=== Exercise details ===
Below are records with pictures. Reproduce exactly the lines from the line with "T-6, label: Docs -> Tests" to the line with "Why check login", inclusive, and leave each picture out.

=== Recorded data ===

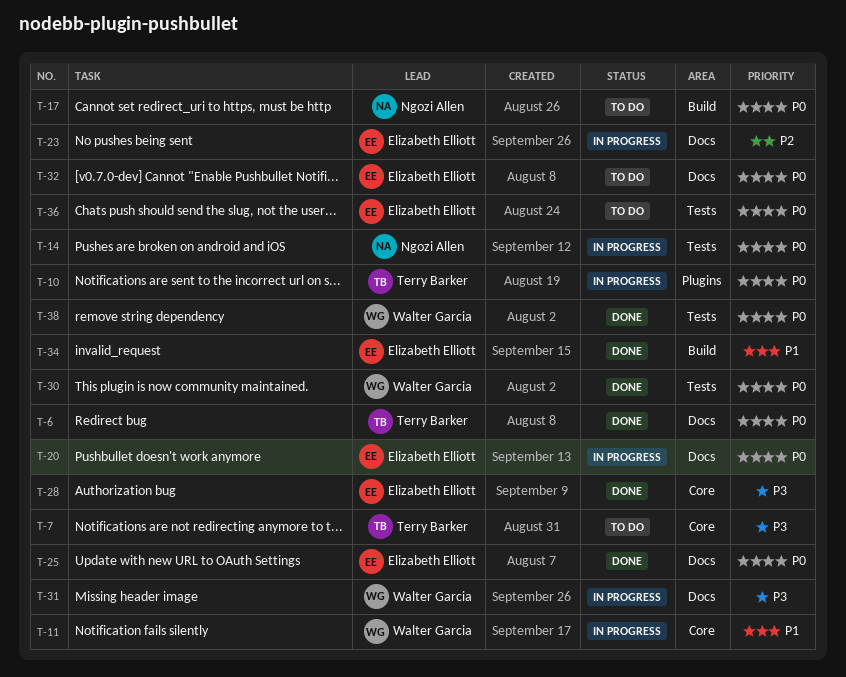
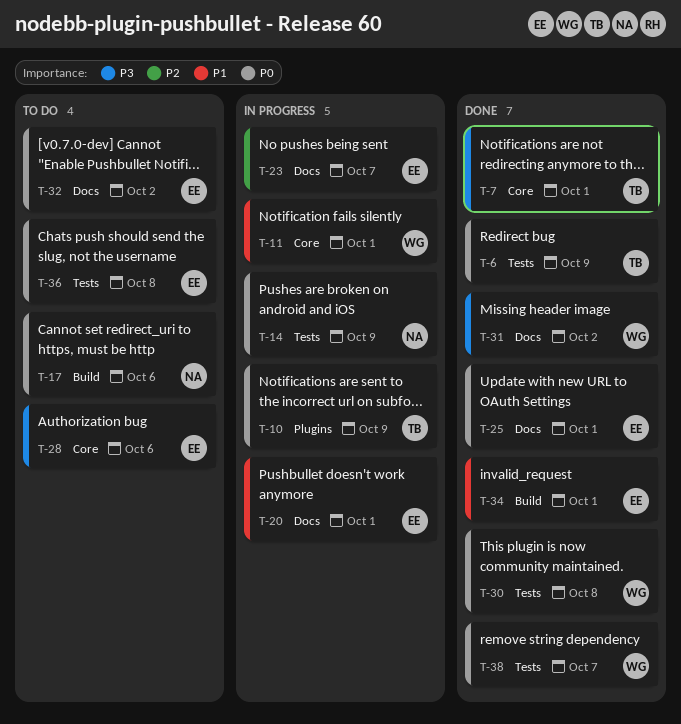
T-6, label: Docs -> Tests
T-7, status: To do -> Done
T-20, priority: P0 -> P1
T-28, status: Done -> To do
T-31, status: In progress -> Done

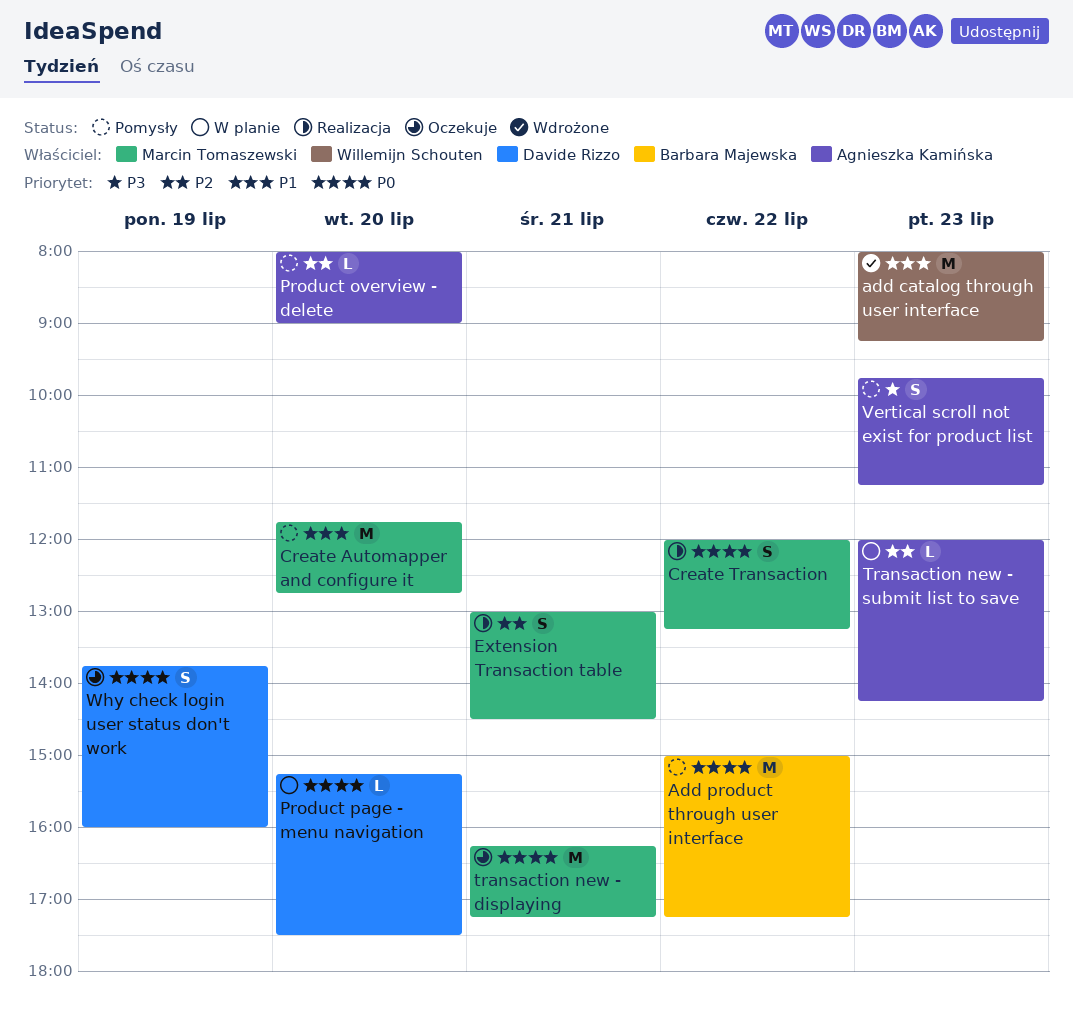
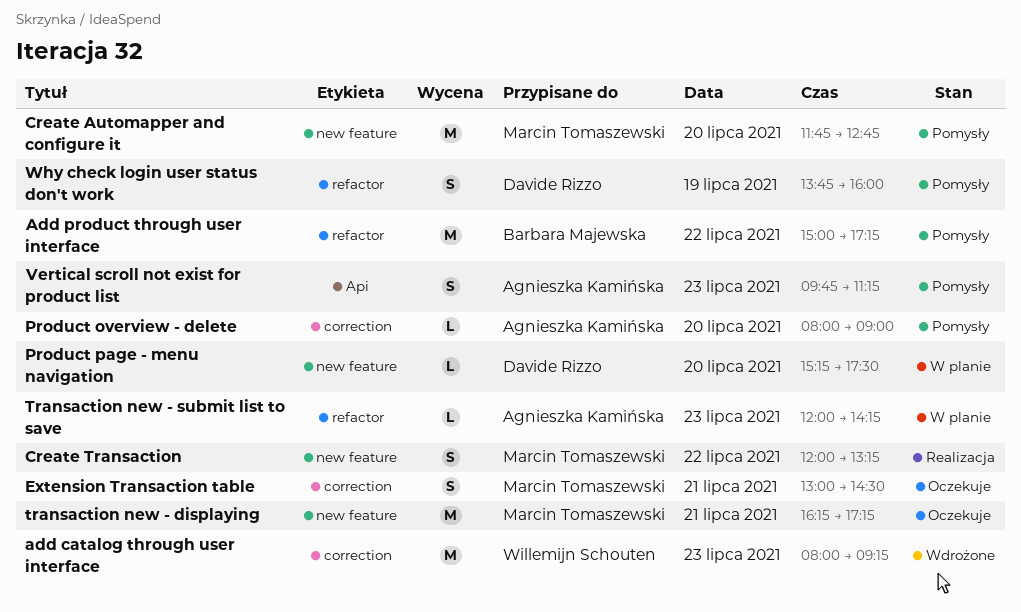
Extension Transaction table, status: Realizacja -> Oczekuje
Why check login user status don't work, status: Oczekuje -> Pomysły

...

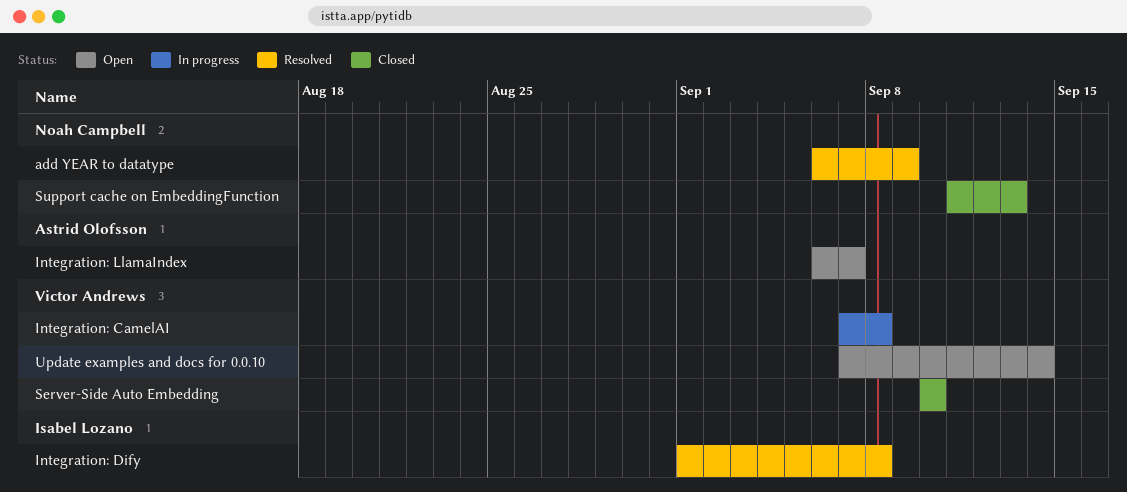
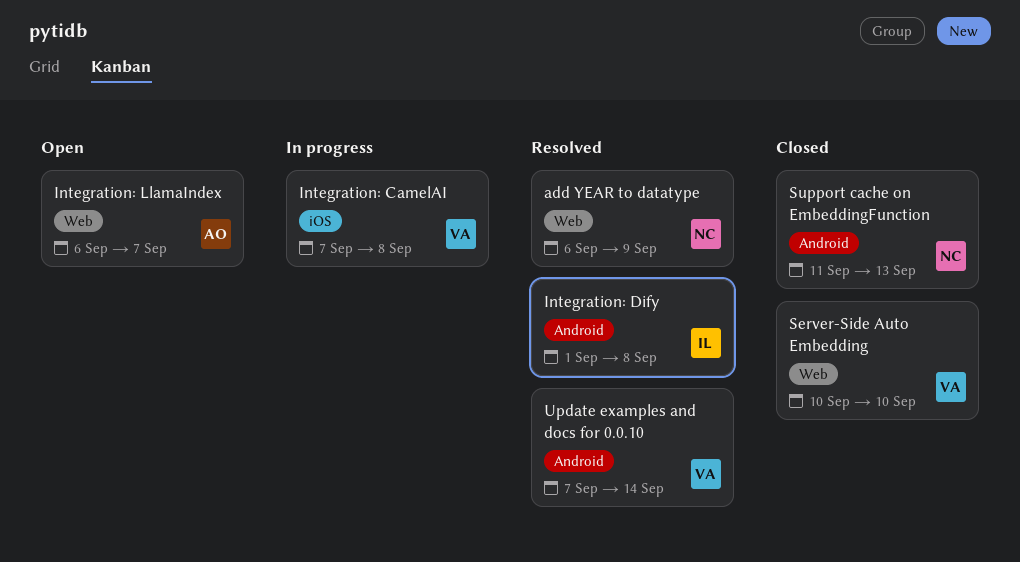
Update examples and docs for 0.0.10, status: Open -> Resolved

==

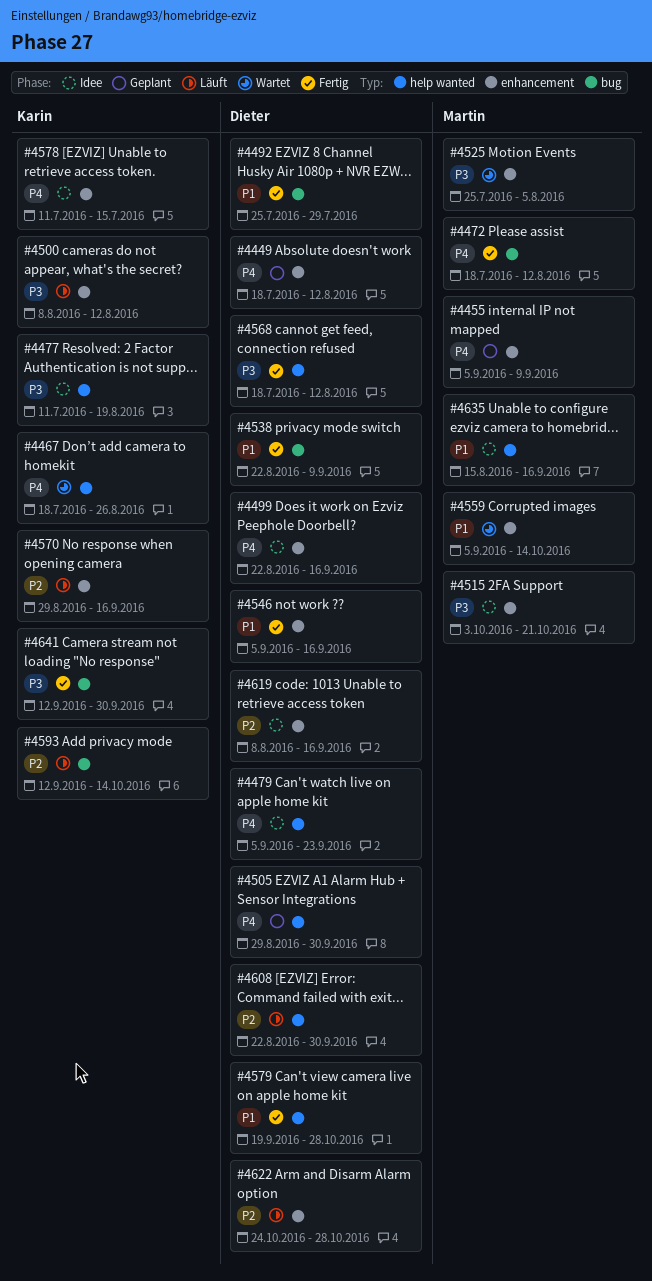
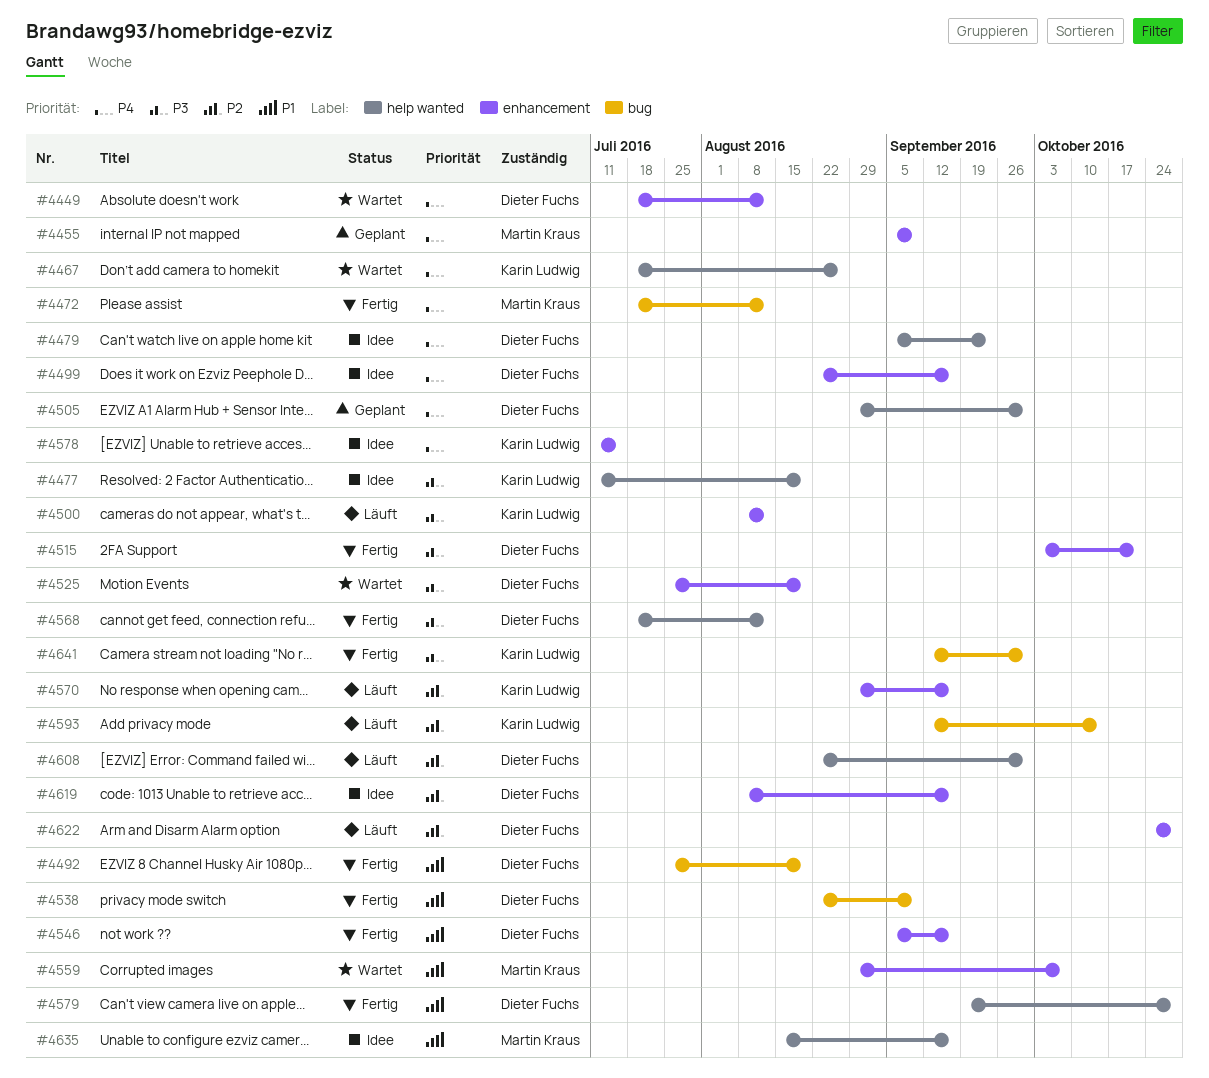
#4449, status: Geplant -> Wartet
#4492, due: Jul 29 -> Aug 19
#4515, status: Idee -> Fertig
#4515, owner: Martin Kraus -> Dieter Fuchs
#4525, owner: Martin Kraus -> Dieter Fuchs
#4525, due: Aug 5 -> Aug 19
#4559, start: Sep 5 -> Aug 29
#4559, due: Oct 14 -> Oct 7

=== Answer to the exercise ===
T-6, label: Docs -> Tests
T-7, status: To do -> Done
T-20, priority: P0 -> P1
T-28, status: Done -> To do
T-31, status: In progress -> Done

Extension Transaction table, status: Realizacja -> Oczekuje
Why check login user status don't work, status: Oczekuje -> Pomysły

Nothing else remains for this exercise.